Längst passé sind die Zeiten, da es vorrangig um eine Arbeitszeitverkürzung ging, Digitalisierung und Globalisierung haben auch die Arbeitszeitproblematik wesentlich verändert. „Es geht darum, die 35-Stunden-Woche fit für die Zukunft zu machen“, so Mebs. Ständige Erreichbarkeit, von Arbeitgebern, immer stärker geforderte Flexibilisierung, 1,8 Mrd. unbezahlte Übersunden, wachsender psychischer Druck, all das seien Aspekte, die in die Arbeitszeitdiskussion einfließen müssen.

Das Misstrauen der Betriebsräte an den Plänen der Bundesregierung ist groß. Sie fürchten deren angekündigte „konditionierte Abweichung von den bestehenden Regelungen des Arbeitszeitgesetzes hinsichtlich Tageshöchstarbeitszeit und Ruhezeiten“. „Das heißt schlicht Aufhebung der Höchstarbeitszeit von zehn Stunden täglich und Deregulierung bei Überstunden und Sonntagsarbeit“, so ein Delegierter.

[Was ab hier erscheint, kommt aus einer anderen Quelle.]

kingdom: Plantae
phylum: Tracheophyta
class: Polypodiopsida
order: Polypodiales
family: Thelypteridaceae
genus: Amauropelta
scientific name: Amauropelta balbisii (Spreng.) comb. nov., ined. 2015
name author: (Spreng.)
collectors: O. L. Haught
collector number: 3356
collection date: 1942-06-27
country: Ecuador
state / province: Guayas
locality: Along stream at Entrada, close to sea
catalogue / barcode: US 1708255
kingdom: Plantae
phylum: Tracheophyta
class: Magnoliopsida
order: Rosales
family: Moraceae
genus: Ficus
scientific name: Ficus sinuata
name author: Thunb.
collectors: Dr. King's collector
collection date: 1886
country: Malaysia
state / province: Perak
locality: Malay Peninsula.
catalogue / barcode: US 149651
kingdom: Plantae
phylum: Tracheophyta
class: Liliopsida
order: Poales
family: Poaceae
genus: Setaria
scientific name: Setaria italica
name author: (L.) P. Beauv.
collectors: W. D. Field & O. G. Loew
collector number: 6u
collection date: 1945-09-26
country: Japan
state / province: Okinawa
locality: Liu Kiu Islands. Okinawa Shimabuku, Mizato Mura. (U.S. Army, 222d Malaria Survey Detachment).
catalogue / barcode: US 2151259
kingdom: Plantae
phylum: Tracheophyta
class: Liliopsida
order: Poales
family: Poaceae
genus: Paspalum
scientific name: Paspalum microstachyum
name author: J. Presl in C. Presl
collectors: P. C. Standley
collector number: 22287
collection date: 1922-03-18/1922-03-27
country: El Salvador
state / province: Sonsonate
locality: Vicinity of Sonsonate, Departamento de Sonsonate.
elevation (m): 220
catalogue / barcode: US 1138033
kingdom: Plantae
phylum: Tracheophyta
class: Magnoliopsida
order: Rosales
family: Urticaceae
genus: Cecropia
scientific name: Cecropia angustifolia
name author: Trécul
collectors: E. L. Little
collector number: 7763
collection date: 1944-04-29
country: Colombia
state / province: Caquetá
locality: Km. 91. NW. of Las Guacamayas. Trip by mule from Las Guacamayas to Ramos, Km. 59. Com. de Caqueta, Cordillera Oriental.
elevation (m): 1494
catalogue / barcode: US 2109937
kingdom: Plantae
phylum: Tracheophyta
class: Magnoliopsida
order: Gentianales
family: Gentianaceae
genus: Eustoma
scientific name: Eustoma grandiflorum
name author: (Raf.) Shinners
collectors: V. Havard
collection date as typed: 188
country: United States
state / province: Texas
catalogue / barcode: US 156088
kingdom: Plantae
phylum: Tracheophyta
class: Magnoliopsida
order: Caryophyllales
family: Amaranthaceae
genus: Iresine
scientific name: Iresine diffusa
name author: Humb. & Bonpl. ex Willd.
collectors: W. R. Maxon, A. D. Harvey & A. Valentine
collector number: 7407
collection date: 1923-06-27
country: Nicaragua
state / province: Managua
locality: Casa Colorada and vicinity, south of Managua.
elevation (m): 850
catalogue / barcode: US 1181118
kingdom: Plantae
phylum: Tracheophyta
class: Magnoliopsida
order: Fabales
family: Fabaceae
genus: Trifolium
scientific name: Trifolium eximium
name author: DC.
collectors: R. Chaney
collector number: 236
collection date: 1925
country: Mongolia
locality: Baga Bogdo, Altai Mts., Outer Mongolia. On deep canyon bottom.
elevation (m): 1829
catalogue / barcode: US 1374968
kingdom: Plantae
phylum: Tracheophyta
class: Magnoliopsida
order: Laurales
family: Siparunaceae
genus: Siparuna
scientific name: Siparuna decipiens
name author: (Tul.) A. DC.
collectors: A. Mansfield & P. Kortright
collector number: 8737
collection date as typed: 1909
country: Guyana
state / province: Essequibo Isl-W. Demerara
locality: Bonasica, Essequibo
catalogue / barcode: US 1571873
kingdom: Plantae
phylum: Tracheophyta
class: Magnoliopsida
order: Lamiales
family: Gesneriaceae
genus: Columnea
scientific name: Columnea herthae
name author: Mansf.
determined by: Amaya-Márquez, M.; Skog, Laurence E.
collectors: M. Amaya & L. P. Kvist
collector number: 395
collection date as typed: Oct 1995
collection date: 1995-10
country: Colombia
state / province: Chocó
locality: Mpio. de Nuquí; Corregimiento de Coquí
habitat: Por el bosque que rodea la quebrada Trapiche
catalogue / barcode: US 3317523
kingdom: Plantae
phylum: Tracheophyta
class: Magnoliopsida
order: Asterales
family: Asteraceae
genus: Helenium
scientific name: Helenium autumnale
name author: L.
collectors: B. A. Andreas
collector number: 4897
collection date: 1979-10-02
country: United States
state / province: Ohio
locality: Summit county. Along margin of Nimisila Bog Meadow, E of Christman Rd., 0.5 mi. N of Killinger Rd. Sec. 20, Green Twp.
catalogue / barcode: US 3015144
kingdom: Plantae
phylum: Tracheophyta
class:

Eine Beschäftigtenbefragung hat die Diskrepanz zwischen Anspruch und Wirklichkeit deutlich gemacht: für die Mehrheit der Befragten sind 35 Stunden zwar die Wunscharbeitszeit, die jedoch vielfach deutlich überschritten wird. Mebs beklagt: „Wochenendarbeit ist einer der großen Unzufriedenheitsfaktoren und weit verbreitet.“

Die Forderung der Gewerkschafter: „Dem Mantra der Arbeitgeber von Vollzeit plus Überstunden plus Leistungsintensivierung plus Flexibilität“ sind Grenzen zu setzen und neue Bedingungen zu schaffen, die die Selbstbestimmung der Beschäftigen bei der Arbeitszeit ermöglichen.“ Eine allgemein verkürzte Wochenarbeitszeit ist dagegen keine breit getragene Forderung.

Dass die Arbeitszeit mit der Lebenszeit in Einklang gebracht werden müsse, war auch eine zentrale Forderung in der Podiumsdiskussion, in der Gewerkschaftsvertreter aus den regionalen Betrieben berichteten. Zunehmende Projektarbeit etwa setze die Beschäftigen unter ganz neue Formen von Stress, so Björn Breuer von Phoenix Contact, und Betriebsarzt Dr. Ulf Witkowski schilderte die gesundheitlichen Folgen von Schichtarbeit und betonte die Notwendigkeit von effektiven Ruhezeiten. Der Mediziner erntete Applaus für seine Feststellung, dass es gerade dem Managernachwuchs hier oft an Sozialkompetenz mangele.

Die Arbeitszeitdiskussion wirft unterm Strich viele neue, ganz hadfeste Fragen wirft auf: Was ist mit E-Mails am Abend und in den Ferien? Was ist eigentlich Arbeitzeit angesichts mobiler Laptop-Arbeit? Wer profitiert tatsächlich von einer „Flexibilisierung“? „Es geht um meine Zeit, mein Leben. Wir müssen Arbeit neu denken!“, so die Schlussfolgerung der Gewerkschaftsfunktionäre.

Dass die sich mitten im Wandel neu positionieren, wurde in Buchhagen mehr als deutlich.